Tuesday, December 11, 2018

the same people

The thing you have to remember is that the members of the mainstream media are basically the same people as the members of the Democrat party establishment. In some cases, in fact, they're exactly the same people, e.g., George Stephanopoulos, who was Bill Clinton's press secretary and is now an anchor for ABC News. But in general, these people have gone to the same colleges; they live in the same neighborhoods of New York, Washington, LA, and San Francisco; they go to the same parties; they intermarry; and their kids go to the same private schools. Is it any wonder then that the mainstream media parrot the Democrat establishment party line? They're the same people!

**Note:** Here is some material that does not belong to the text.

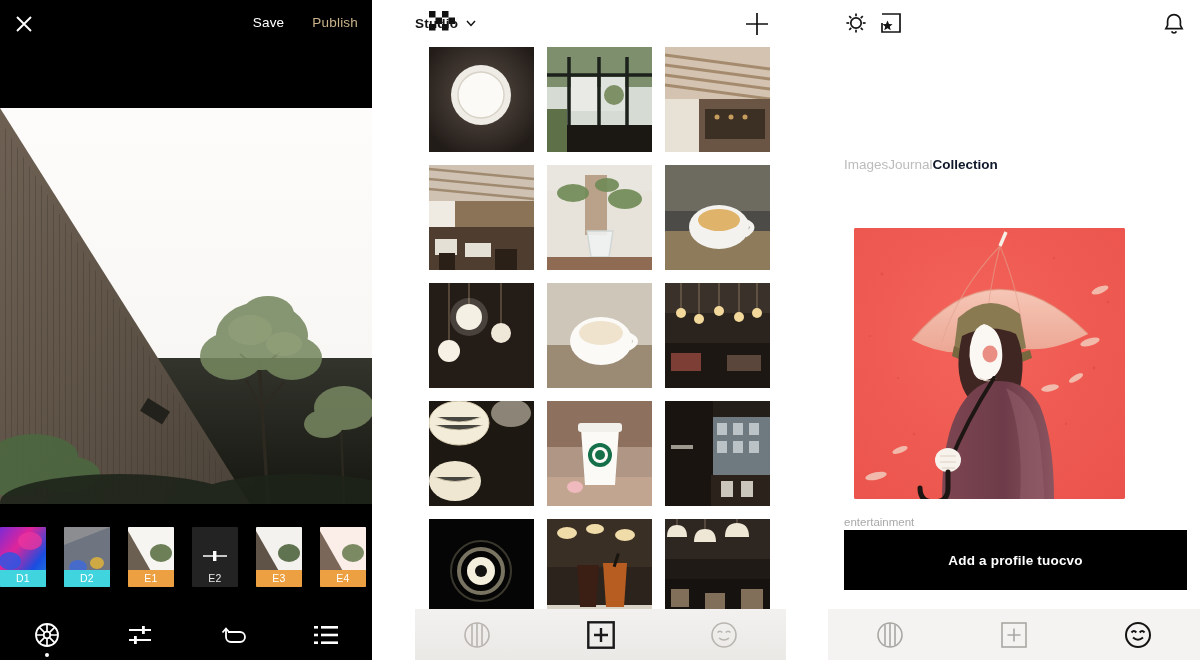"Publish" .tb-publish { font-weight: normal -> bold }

Saturday, December 1, 2018

silicon valley ubi

I note that a number of these Silicon Valley titans are in favor of UBI-- a  universal basic income. It strikes me that these people have a very high level of a certain type of intelligence-- mathematical/logical ability-- but that they're not particularly politically sophisticated. These people are the intellectual One Percent, or even the One Tenth of One Percent, and they simply don't understand 'ordinary people.' My guess is that they basically consider the vast mass of humanity as low-grade ore who will eventually be replaced by robots or algorithms of some sort. So their idea is just to buy these folks off in the hope that after a while they'll see the handwriting on the wall and simply stop reproducing.


For some time now, I've had the sneaking suspicion that literature-- fiction, poetry, drama-- is what people who are no good at math do with their brains.

Thursday, November 29, 2018

planetarianism vs. imperialism

In my beleaguered mind, there are two big-picture ways of looking at the world: the planetary point of view, as exemplified in my 'planetarian blog,' and one that looks back to the great European empires of the nineteenth century and even to great non-European empires of the past. This blog, 'Flyoverlandia,' favors this latter view. It's a more romantic, emotion-laden view of things than the Enlightenment-based planetarian view.

World War I was the great disaster for the European empires. True, they sputtered on and finally received their death blows in World War II. By the 1950s and '60s, Britain and France were divesting themselves of these overseas possessions wholesale, although not always peaceably.

I could see a return to these empires, and some others, in the coming decades. It would have to be done on a looser and more reciprocal basis, of course, but I could see major economic and even political links between the old imperial capitals and their former possessions emerging in the years ahead. This would include not only Britain and France, but Spain, Germany, Italy, Russia, and Portugal in Europe, plus the United States (North America, the Philippines), India, China, and Japan.